Broome Street looking east.
Broome Street helps to relieve Canal Street with cross-town traffic.
Since Broome Street is not very wide to begin with, the street experiences
a lot of traffic congestion. Moses believed the LOMEX would aid with
the movement of local traffic. From nycroads.com: "The removal of
through passenger and commercial traffic from the local streets would in
itself provide much needed relief for local and short trip movements.
In addition, surface improvements would be provided as a part of the expressway
program with the result that additional capacity would be available for
local traffic (from the 1955 Joint Study of Arterial Facilities)."
Broome Street, looking west.
Broome Street and Centre Street, looking south at Centre Street. The LOMEX would take on a different appearance from this point on. From nycroads.com: "Near Centre Street, the outer lanes of the highway would descend and pass under Elizabeth Street, continuing eastward in an open-walled cut to the Williamsburg Bridge Plaza.

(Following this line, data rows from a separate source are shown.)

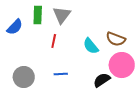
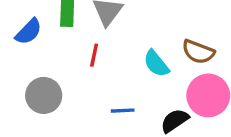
blue line: (61, 74) -> (123, 111), moved
gray circle: (24, 77) -> (44, 95), moved

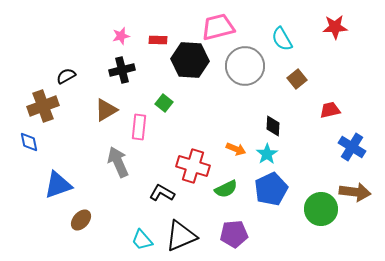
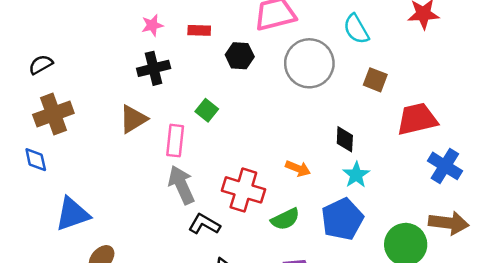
black hexagon: (190, 60) -> (240, 56), size x0.6
black semicircle: (66, 76) -> (41, 65), moved
brown square: (297, 79) -> (375, 80), turned -30
red trapezoid: (330, 110) -> (417, 119), size x1.6
cyan star: (267, 154) -> (356, 175), moved
gray arrow: (118, 162) -> (181, 185), moved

All streets except Mulberry and Mott would be carried across bridges over the depressed highway."
This particular section of the Brooklyn-Queens Expressway, located in the neighborhood of Red Hook, gives us a good indication of what the depressed highway would look like. The open-walled highway cut for the LOMEX was to transverse the neighborhoods of Little Italy, Chinatown, and the Lower East Side.
Approaching the corner of Broome and Mulberry Streets.

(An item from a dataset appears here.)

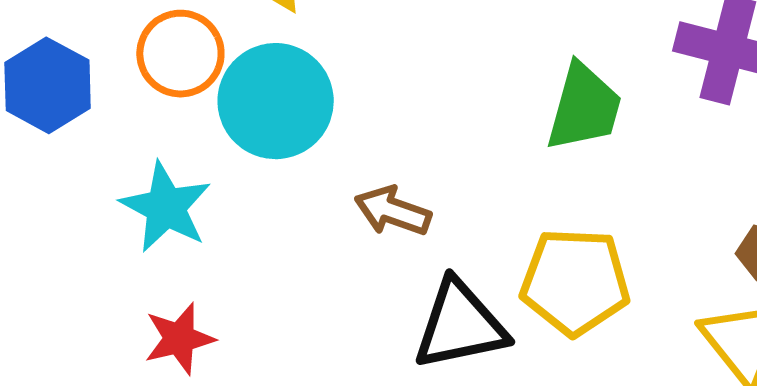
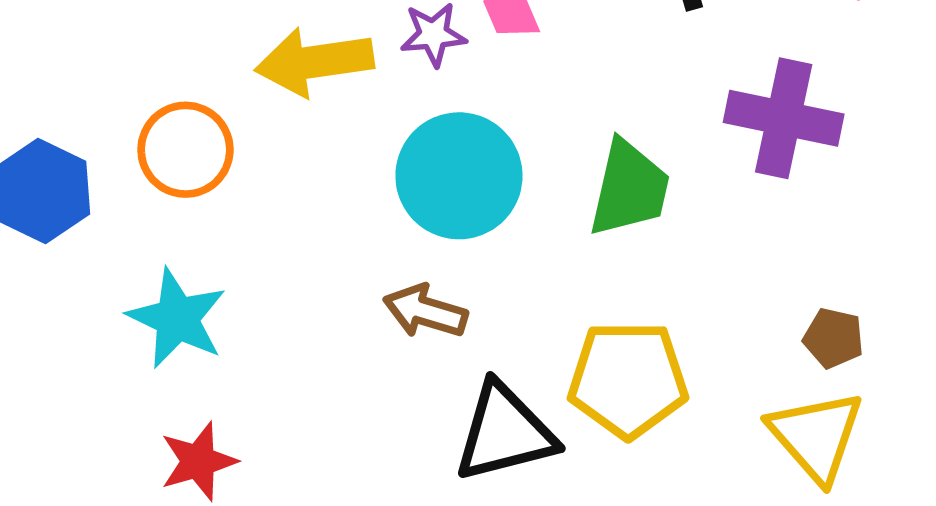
cyan circle: (276, 101) -> (459, 176), moved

According to the LOMEX highway plans, the neighborhoods of Little Italy and Chinatown would have been divided in to two, since engineers did not allow Mulberry Street and Mott Street to have a through-connection that would have traversed the expressway. Dividing the neighborhoods would not have been a good thing for the communities involved.

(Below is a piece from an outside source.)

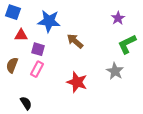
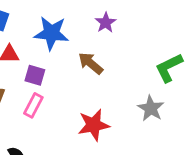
purple star: (118, 18) -> (106, 23), moved
red star: (77, 82) -> (94, 125), turned -30

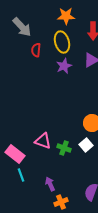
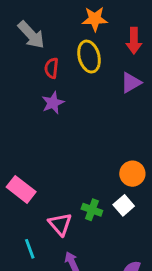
purple star: (64, 66) -> (53, 103), moved
pink triangle: (43, 141) -> (60, 224), moved, turned 30
pink rectangle: (15, 154) -> (21, 189), moved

Notice how Broome Street is now only a two-lane thoroughfare at this
Here is what happens when a depressed highway cuts across a neighborhood and there isn't a bridge to provide access to the other side of the street. Warren Street in Red Hook Brooklyn is split in to two because a bridge was not built in order to traverse the trenched section of the Brooklyn-Queens Expressway. Mulberry and Mott Streets would have suffered the same fate had the LOMEX been built.